• To-do item
Beginning with the first line, please repeat the entries exactly and end on the line that contains "Manuskripte Mendelsons, die".

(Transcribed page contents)
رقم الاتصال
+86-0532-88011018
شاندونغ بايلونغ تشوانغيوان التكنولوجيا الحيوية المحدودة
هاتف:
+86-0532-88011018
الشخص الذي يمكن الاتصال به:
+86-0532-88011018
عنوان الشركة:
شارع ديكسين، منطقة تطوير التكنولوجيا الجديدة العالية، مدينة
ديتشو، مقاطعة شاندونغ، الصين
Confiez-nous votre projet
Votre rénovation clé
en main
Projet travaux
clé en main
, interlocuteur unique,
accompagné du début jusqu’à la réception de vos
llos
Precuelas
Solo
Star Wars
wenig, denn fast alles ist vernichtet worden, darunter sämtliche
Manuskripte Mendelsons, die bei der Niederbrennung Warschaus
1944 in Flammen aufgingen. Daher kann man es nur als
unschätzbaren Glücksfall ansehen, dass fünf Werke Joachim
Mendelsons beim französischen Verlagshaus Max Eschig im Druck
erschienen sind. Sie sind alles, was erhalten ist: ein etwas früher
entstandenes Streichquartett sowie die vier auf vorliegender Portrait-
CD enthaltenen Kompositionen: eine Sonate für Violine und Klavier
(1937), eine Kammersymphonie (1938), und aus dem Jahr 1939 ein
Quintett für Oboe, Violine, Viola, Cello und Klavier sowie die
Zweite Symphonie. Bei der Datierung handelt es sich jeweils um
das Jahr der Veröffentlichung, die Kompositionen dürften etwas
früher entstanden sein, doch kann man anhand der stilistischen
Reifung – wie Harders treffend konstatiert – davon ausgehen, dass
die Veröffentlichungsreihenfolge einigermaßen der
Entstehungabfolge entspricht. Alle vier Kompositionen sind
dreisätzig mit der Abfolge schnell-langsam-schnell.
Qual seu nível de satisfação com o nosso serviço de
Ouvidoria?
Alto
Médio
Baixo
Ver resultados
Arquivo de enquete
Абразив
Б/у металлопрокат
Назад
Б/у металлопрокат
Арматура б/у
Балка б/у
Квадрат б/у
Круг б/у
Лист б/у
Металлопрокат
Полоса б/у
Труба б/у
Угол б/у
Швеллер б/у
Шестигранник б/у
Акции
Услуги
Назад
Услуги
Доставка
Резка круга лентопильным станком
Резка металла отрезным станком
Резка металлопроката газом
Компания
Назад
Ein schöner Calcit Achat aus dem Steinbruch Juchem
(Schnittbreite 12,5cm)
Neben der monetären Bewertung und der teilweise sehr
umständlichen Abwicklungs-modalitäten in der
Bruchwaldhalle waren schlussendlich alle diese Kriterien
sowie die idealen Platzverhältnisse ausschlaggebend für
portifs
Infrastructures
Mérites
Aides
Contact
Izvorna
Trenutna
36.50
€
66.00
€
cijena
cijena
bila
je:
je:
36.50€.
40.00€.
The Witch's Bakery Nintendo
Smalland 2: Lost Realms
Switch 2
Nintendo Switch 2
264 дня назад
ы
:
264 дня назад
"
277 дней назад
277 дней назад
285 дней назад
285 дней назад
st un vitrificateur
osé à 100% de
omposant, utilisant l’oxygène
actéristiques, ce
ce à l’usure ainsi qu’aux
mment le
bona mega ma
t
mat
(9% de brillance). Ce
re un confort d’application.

• Answer section
رقم الاتصال
+86-0532-88011018
شاندونغ بايلونغ تشوانغيوان التكنولوجيا الحيوية المحدودة
هاتف:
+86-0532-88011018
الشخص الذي يمكن الاتصال به:
+86-0532-88011018
عنوان الشركة:
شارع ديكسين، منطقة تطوير التكنولوجيا الجديدة العالية، مدينة
ديتشو، مقاطعة شاندونغ، الصين
Confiez-nous votre projet
Votre rénovation clé
en main
Projet travaux
clé en main
, interlocuteur unique,
accompagné du début jusqu’à la réception de vos
llos
Precuelas
Solo
Star Wars
wenig, denn fast alles ist vernichtet worden, darunter sämtliche
Manuskripte Mendelsons, die bei der Niederbrennung Warschaus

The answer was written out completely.